Görev Talimatları –
a) MHK ve hakemler yazısına göre, listeden çıkarılan 13 hakemden hangisi bu karara tepki olarak hakemliği bıraktığını duyurdu?
b) MHK ve hakemler yazısını, son cümlesinden sonra devam ettirin.
++++ Alıntılanan Yazı ++++
MHK hepimizin bildiği gibi, 8 Mart 2022 günü, yani ligin bitimine yaklaşık 14 hafta kala, 13 Süper Lig hakemini ligin kalan maçlarında görev...


MHK hepimizin bildiği gibi, 8 Mart 2022 günü, yani ligin bitimine yaklaşık 14 hafta kala, 13 Süper Lig hakemini ligin kalan maçlarında görev alacak hakemler listesinden çıkardı. 

Bu 13 hakemden sadece biri, Mete Kalkavan, MHK'nin bu kararına tepki olarak hakemliği bıraktığını açıklarken geriye kalan 12 hakem TFF Tahkim Kurulu'na itirazda bulundular ve kurul bu itirazları yerinde görerek MHK'nin kararını iptal etti.

Bu iptal kararına göre aralarında; Cüneyt Çakır, Ali Palabıyık, Aldulkadir Bitigen, Fırat Aydınus, Bahattin Şimşek, Burak Şeker, Suat Arslanboğa, Hüseyin Göçek, Mert Güzenge, Tugay Kaan Numanoğlu, Alper Ulusoy, Halis Özkahya gibi isimlerin olduğu 12 hakem maç yönetmeyi beklerlerken durum öyle olmadı. Bu hakemlerin tümünün de, değil maçlarda görevlendirilmek, MHK ve TFF binalarına girmeleri bile yasaklandı. 

Gelinen noktada işte böylesine absürt, böylesine tuhaf ve böylesine anormal bir durum var.

Aslına bakarsanız, buraya kadar anlatılanlarla bu yazı ve bu yazının sahibi pek ilgilenmiyor, bunu hemen belirtelim. Çünkü bu yazı buraya kadar yazılanlarla -ve hiç şüphesiz yazılmayanlarla- okuru yormak istemiyor ve dolayısıyla da bu absürt, bu tuhaf ve bu anormal durumun daha önemli bir yanına yoğunlaşmaya çalışıyor. Çünkü asıl kördüğüm o tarafta.

Gelin en iyisi madde madde ilerleyelim:

1) MHK'nın liste dışına attığı 12 hakem ligin başından 8 Mart 2022 tarihine kadar Süper Lig'de maç yönetmişlerdir.
++++ Satırlardan Alıntılar ++++
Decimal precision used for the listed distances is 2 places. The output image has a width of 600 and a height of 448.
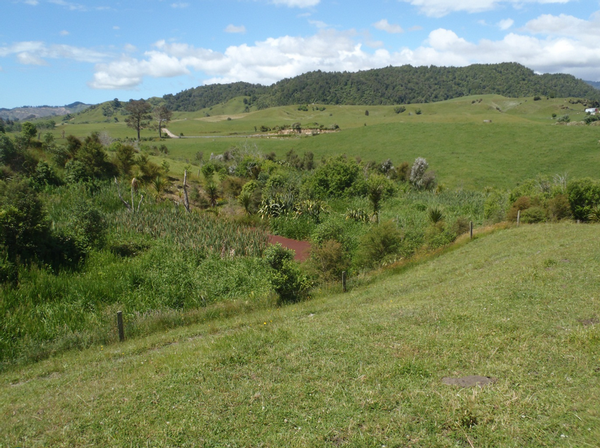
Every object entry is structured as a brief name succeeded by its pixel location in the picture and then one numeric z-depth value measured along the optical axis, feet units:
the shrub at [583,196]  72.02
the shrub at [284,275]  39.81
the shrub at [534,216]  69.31
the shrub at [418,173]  148.25
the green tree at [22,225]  43.73
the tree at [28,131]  89.76
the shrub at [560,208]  73.61
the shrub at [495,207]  83.33
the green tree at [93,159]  87.92
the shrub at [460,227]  71.97
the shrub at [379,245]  55.93
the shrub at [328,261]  46.68
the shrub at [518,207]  73.72
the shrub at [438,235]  64.20
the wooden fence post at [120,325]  30.53
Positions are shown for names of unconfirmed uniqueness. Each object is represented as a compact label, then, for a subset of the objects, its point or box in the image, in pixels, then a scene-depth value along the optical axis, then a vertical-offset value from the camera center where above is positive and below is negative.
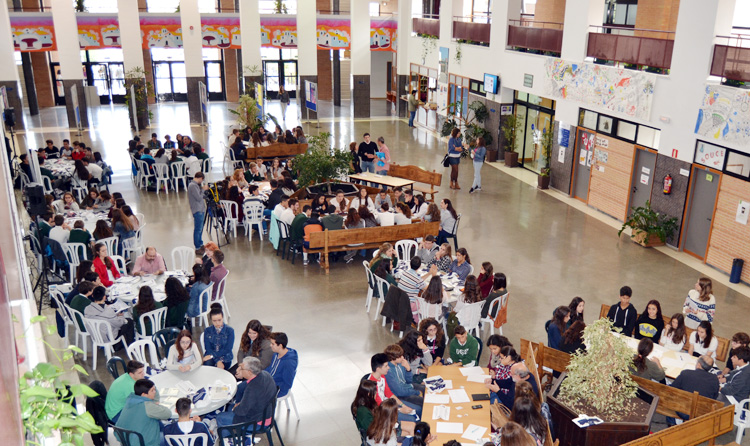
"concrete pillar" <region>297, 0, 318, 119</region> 26.19 -0.56
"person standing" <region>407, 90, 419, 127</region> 26.19 -3.08
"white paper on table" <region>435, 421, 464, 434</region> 6.10 -3.68
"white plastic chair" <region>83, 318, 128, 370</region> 8.03 -3.78
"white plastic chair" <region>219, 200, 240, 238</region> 13.23 -3.73
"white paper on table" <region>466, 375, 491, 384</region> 6.95 -3.67
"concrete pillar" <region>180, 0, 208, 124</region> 25.64 -0.95
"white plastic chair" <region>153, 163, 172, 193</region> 16.34 -3.64
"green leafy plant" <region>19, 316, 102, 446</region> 1.91 -1.16
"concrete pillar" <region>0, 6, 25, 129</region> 21.88 -1.95
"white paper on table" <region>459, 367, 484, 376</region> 7.12 -3.68
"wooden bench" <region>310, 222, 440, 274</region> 11.34 -3.62
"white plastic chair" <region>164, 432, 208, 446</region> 5.87 -3.66
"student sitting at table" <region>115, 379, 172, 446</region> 5.84 -3.42
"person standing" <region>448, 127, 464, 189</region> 16.89 -3.16
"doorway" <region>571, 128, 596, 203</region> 15.64 -3.24
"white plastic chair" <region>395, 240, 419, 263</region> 11.22 -3.77
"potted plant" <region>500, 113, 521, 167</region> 19.55 -3.11
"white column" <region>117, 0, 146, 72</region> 24.44 -0.27
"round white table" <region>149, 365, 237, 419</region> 6.37 -3.61
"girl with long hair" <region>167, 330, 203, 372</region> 6.93 -3.47
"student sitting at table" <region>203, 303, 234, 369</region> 7.48 -3.53
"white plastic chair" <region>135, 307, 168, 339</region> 8.20 -3.69
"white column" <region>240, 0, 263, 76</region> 26.05 -0.30
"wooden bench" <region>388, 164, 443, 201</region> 15.49 -3.53
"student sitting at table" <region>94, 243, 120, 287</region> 9.26 -3.38
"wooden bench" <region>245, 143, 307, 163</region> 17.89 -3.39
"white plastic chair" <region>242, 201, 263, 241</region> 13.08 -3.71
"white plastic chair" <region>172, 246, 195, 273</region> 10.32 -4.17
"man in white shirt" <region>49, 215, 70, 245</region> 10.75 -3.33
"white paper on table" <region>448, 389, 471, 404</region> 6.61 -3.68
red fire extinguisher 12.90 -2.99
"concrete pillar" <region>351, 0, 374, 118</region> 27.14 -1.10
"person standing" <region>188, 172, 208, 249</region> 12.31 -3.33
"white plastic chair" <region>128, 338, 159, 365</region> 7.38 -3.65
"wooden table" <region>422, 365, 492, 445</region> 6.05 -3.68
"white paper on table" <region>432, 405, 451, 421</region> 6.32 -3.68
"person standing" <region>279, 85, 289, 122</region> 30.25 -3.20
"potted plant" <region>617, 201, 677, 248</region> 12.92 -3.86
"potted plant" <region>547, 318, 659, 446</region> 6.20 -3.57
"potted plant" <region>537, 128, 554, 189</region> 17.22 -3.48
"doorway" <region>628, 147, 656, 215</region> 13.58 -3.07
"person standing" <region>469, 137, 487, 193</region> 16.42 -3.29
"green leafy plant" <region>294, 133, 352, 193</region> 13.98 -2.93
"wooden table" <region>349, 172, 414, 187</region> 14.81 -3.45
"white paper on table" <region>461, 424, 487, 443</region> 6.00 -3.68
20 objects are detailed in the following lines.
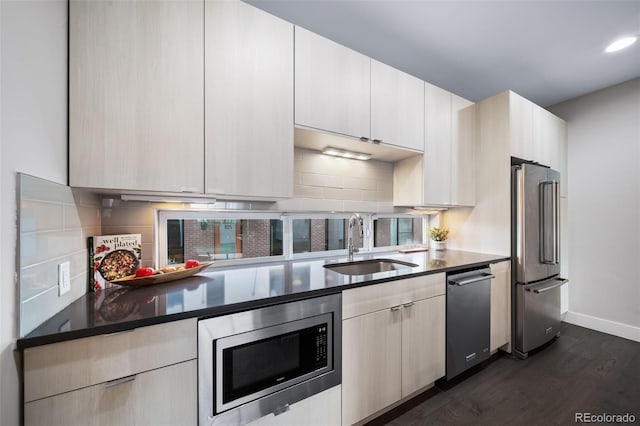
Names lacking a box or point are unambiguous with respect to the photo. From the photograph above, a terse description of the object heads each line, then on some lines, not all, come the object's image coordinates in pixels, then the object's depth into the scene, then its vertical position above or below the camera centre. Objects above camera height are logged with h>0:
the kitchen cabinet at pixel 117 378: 0.78 -0.55
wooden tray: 1.19 -0.32
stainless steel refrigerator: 2.27 -0.37
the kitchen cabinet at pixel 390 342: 1.39 -0.78
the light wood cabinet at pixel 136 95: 1.06 +0.54
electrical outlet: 0.95 -0.24
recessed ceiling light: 2.04 +1.40
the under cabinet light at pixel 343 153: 2.08 +0.51
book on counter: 1.20 -0.22
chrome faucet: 2.09 -0.18
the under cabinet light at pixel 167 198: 1.29 +0.08
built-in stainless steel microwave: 1.02 -0.66
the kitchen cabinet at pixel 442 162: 2.25 +0.49
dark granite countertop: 0.85 -0.37
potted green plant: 2.67 -0.25
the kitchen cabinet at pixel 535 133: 2.36 +0.83
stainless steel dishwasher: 1.83 -0.80
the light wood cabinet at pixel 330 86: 1.59 +0.85
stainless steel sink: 1.98 -0.43
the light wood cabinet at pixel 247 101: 1.31 +0.62
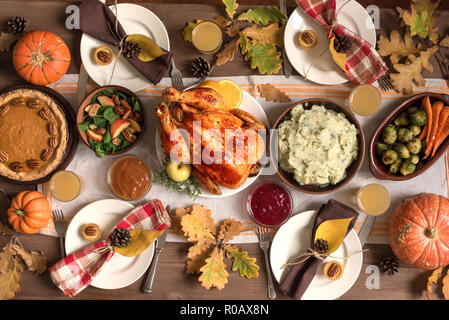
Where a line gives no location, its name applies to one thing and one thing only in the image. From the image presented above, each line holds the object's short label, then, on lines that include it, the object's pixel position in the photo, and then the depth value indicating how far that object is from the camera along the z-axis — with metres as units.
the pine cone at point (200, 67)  2.64
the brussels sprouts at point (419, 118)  2.56
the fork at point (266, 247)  2.66
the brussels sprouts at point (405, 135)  2.57
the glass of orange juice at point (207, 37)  2.65
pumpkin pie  2.56
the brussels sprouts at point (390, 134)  2.60
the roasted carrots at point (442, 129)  2.54
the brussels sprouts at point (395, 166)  2.59
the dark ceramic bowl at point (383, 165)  2.53
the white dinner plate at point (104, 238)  2.62
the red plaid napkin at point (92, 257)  2.59
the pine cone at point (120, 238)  2.57
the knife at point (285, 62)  2.72
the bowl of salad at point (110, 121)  2.55
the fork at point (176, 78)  2.70
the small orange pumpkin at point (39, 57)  2.57
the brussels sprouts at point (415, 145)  2.56
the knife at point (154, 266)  2.64
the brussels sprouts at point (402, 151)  2.56
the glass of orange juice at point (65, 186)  2.57
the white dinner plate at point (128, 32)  2.65
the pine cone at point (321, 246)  2.60
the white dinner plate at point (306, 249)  2.63
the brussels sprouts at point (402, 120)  2.63
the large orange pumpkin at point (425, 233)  2.54
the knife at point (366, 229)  2.70
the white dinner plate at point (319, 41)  2.67
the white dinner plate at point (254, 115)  2.62
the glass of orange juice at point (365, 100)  2.64
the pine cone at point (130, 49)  2.61
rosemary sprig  2.63
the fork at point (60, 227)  2.68
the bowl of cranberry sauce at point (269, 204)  2.63
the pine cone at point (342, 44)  2.62
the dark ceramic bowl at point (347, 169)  2.56
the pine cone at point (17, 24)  2.65
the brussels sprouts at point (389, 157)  2.56
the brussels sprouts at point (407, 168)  2.56
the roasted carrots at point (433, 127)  2.54
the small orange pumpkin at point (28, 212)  2.55
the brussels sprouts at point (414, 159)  2.56
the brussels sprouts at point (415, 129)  2.58
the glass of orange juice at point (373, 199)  2.62
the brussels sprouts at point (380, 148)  2.61
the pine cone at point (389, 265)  2.65
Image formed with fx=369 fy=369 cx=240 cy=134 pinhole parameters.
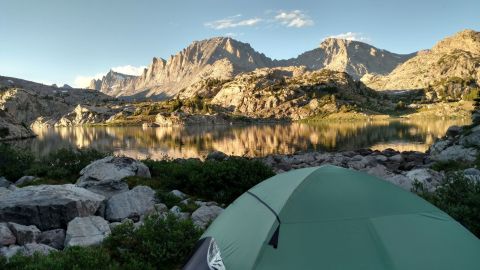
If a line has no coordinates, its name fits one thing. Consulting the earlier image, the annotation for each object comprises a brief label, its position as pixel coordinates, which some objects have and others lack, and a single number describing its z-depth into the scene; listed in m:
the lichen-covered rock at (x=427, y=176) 19.12
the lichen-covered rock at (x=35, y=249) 10.50
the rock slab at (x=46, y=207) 13.41
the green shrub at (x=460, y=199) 10.57
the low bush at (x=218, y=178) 18.41
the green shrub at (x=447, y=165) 27.27
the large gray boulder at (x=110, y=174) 18.00
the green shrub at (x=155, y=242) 10.32
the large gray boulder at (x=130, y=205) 14.62
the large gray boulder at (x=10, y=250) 10.17
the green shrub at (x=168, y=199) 16.31
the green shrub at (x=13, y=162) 24.36
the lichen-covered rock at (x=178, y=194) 17.34
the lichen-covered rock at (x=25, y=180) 21.43
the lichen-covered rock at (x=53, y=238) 11.96
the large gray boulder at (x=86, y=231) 11.55
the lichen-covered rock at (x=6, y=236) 11.26
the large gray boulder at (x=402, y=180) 18.20
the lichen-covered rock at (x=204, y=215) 13.63
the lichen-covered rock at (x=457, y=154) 29.75
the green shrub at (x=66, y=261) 8.88
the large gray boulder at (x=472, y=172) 19.22
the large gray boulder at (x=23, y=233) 11.78
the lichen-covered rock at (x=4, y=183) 20.89
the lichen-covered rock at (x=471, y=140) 32.09
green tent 7.00
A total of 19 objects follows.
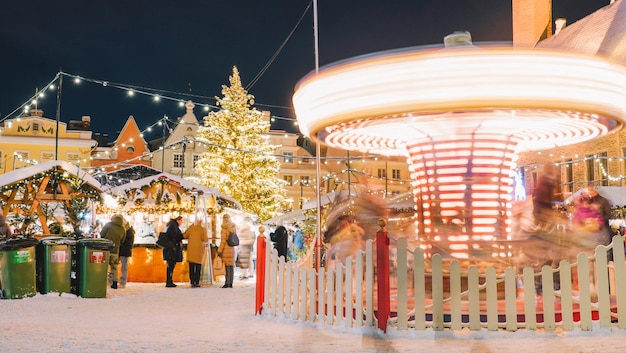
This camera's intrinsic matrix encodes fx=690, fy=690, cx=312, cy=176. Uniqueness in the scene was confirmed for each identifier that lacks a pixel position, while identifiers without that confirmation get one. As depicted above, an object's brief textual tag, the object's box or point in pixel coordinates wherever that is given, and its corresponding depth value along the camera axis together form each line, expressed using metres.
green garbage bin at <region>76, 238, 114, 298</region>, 13.27
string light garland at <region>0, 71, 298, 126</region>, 22.34
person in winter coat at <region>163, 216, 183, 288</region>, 16.58
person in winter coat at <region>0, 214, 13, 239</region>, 13.94
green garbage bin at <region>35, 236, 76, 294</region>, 13.37
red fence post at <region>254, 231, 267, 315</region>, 9.57
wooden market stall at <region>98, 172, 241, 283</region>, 18.42
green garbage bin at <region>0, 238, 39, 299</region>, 12.78
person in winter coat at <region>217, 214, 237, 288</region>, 16.38
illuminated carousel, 8.16
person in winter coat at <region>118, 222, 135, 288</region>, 16.12
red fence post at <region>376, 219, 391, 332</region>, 7.68
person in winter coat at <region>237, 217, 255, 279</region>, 20.16
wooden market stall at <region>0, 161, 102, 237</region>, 17.58
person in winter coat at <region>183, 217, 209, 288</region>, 16.23
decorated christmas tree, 41.38
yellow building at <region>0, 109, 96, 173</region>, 53.94
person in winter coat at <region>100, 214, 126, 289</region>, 15.38
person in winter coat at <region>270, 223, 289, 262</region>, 19.15
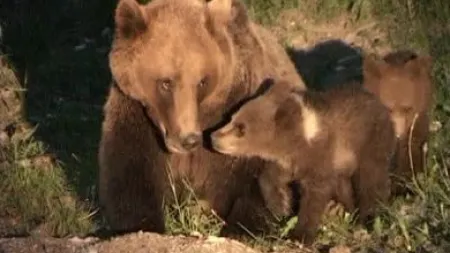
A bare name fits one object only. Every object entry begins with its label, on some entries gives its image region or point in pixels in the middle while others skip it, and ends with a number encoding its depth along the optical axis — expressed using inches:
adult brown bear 454.9
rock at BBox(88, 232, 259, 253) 420.2
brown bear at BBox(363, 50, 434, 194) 526.6
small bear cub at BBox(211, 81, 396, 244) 459.2
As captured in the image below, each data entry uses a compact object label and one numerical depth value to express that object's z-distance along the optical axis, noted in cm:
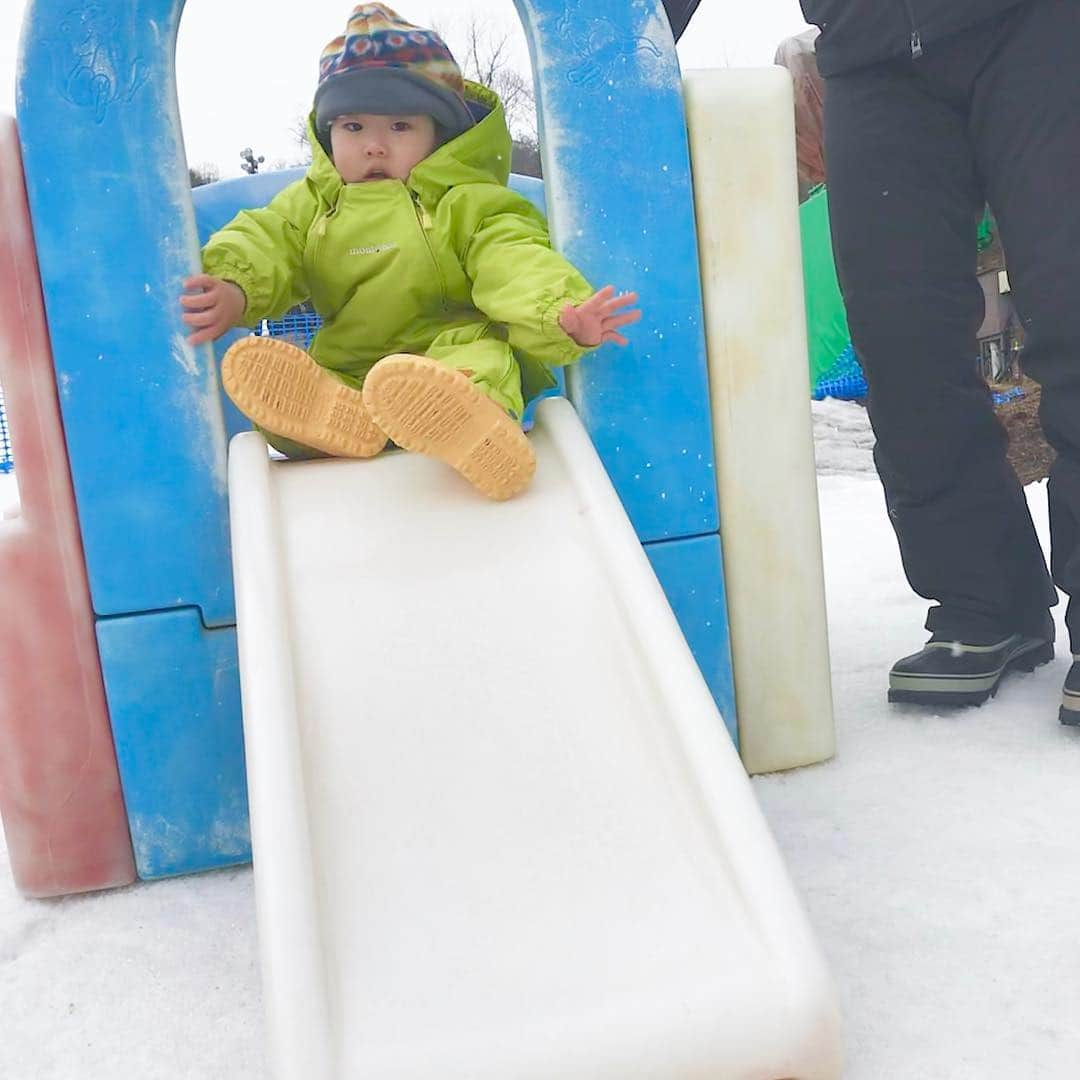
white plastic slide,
++++
Görevlerin Yanıtları –
a) Mete Kalkavan.

b)
2) Fenerbahçe kulübü başkanının açıkça, Galatasaray kulübü başkanın ise dolaylı olarak sordukları ama şu ana kadar cevapsız bırakılmış sorularla kamuoyunun dikkatinin çekmeye çalıştıkları mesele de işte budur.

3) MHK 13 hakemi listeden çıkarma kararını dayandırdığı gerekçeleri, şu ana kadar, yuvarlak ve kesinlikle net olmayan cümlelerle kamuoyuna ve kulüplere anlatma gereksizliği içerisindedir ki bu durum oldukça komik durmaktadır. Kamuoyu bu gerekçeleri net olarak bilme hakkına sahiptir. MHK da bunları herkesin anlayabileceği bir biçimde açıklamaya mecburdur.

4) Liste dışı bırakılan bu hakemlerle ilgili olarak yaklaşık 1 aydan bu yana ortalıkta uçuşan iddialar hakkında ne gariptir ki hiç kimseden en ufak bir ses, soluk çıkmamıştır. 

- Örneğin bu 13 hakemin "Bahis" olaylarıyla herhangi bir "ilişkileri" olmuş mudur?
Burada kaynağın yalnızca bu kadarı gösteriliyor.